You'll need to use your own programming environments' capabilities (libraries, tools, etc) to connect via HTTP, WS or IPC to a geth node configured with the above flags and you'll need to speak JSON-RPC on all transports. You can reuse the same connection for multiple requests!

Note: Please understand the security implications of opening up an HTTP/WS based transport before doing so! Hackers on the internet are actively trying to subvert Ethereum nodes with exposed APIs! Further, all browser tabs can access locally running web servers, so malicious web pages could try to subvert locally available APIs!

Operating a private network

Maintaining your own private network is more involved as a lot of configurations taken for granted in the official networks need to be manually set up.

Unfortunately since the Merge it is no longer possible to easily set up a network of geth nodes without also setting up a corresponding beacon chain.

There are three different solutions depending on your use case:

  • If you are looking for a simple way to test smart contracts from go in your CI, you can use the Simulated Backend.
  • If you want a convenient single node environment for testing, you can use our Dev Mode.
  • If you are looking for a multiple node test network, you can set one up quite easily with Kurtosis.

Contribution

Thank you for considering helping out with the source code!

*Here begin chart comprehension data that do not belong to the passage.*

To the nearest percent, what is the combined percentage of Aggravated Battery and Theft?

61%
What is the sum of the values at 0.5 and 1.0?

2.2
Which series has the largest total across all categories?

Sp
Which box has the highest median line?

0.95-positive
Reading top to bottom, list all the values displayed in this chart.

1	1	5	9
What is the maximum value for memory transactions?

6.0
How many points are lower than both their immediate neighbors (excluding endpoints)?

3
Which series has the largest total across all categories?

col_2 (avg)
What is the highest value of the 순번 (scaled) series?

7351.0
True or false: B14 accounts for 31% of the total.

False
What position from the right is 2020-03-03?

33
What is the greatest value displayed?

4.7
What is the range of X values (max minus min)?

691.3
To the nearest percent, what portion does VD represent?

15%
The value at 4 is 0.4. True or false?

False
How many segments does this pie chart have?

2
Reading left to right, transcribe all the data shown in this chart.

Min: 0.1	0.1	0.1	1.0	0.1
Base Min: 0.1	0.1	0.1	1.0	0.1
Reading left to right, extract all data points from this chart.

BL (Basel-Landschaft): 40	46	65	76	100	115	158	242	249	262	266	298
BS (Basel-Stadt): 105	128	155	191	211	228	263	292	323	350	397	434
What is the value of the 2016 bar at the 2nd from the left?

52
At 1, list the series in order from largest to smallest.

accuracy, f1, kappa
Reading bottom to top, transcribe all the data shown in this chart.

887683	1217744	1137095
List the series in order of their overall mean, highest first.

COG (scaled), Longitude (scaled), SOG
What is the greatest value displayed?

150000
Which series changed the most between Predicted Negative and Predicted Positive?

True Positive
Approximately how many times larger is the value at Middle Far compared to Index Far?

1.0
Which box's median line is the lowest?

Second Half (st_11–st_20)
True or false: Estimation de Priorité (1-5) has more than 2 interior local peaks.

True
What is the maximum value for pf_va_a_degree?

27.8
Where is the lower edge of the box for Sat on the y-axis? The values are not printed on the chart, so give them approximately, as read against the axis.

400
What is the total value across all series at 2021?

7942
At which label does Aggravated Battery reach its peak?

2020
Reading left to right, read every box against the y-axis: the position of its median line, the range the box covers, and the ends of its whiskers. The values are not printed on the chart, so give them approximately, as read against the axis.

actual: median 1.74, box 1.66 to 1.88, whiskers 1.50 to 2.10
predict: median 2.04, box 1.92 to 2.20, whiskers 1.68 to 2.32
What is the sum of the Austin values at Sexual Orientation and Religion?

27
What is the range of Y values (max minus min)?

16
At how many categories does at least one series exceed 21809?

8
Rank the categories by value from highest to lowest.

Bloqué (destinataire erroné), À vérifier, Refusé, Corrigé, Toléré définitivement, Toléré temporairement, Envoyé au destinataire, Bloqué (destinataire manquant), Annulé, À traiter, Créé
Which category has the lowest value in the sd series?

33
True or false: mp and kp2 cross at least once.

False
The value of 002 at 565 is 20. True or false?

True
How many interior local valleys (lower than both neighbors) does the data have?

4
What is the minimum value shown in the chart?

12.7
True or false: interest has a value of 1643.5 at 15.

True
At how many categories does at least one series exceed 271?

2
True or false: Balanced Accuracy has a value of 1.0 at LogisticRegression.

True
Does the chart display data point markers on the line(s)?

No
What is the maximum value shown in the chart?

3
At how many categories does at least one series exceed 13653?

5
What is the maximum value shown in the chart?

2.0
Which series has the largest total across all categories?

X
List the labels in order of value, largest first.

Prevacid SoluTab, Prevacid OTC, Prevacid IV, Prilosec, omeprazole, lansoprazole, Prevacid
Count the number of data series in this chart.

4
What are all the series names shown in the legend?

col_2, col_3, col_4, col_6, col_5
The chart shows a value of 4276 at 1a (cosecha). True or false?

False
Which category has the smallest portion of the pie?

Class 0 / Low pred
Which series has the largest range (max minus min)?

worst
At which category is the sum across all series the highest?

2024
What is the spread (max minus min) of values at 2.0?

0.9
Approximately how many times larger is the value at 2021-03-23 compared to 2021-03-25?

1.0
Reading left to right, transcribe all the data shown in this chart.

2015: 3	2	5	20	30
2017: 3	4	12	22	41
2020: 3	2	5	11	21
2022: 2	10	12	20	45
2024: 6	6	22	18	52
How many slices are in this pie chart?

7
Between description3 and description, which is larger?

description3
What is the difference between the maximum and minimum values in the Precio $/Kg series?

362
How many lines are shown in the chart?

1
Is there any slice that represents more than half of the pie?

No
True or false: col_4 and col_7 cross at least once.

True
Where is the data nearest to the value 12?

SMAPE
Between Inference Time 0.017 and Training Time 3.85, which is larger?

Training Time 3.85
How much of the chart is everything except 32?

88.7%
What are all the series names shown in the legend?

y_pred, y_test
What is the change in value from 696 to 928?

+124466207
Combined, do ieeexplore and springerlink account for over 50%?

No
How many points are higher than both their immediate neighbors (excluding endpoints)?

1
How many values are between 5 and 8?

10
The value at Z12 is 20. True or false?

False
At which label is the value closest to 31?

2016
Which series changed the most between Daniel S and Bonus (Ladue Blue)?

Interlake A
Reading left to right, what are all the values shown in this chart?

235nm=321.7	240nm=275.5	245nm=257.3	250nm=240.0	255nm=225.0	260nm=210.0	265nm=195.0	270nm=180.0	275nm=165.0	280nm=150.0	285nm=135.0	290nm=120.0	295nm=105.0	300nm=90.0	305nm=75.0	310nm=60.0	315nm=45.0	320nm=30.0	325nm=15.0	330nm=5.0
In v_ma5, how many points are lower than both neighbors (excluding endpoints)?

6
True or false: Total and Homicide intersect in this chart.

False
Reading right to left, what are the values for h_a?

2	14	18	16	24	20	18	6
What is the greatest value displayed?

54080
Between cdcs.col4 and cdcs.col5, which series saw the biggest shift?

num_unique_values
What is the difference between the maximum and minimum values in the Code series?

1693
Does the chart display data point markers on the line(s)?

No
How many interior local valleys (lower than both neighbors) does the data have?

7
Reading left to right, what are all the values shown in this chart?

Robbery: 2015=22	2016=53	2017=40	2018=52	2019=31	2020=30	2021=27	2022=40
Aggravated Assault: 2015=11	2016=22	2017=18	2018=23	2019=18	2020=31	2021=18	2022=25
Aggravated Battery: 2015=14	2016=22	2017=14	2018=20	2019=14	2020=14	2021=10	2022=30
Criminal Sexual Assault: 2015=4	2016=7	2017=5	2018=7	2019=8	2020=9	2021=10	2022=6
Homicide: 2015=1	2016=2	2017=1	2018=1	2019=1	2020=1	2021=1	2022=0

We welcome contributions from anyone on the internet, and are grateful for even the smallest of fixes!

If you'd like to contribute to go-ethereum, please fork, fix, commit and send a pull request for the maintainers to review and merge into the main code base. If you wish to submit more complex changes though, please check up with the core devs first on our Discord Server to ensure those changes are in line with the general philosophy of the project and/or get some early feedback which can make both your efforts much lighter as well as our review and merge procedures quick and simple.

Please make sure your contributions adhere to our coding guidelines:

  • Code must adhere to the official Go formatting guidelines (i.e. uses gofmt).
  • Code must be documented adhering to the official Go commentary guidelines.
  • Pull requests need to be based on and opened against the master branch.
  • Commit messages should be prefixed with the package(s) they modify.
    • E.g. "eth, rpc: make trace configs optional"

Please see the Developers' Guide for more details on configuring your environment, managing project dependencies, and testing procedures.

Contributing to geth.ethereum.org

For contributions to the go-ethereum website, please checkout and raise pull requests against the website branch. For more detailed instructions please see the website branch README or the contributing page of the website.

License

The go-ethereum library (i.e. all code outside of the cmd directory) is licensed under the GNU Lesser General Public License v3.0, also included in our repository in the COPYING.LESSER file.

The go-ethereum binaries (i.e. all code inside of the cmd directory) are licensed under the GNU General Public License v3.0, also included in our repository in the COPYING file.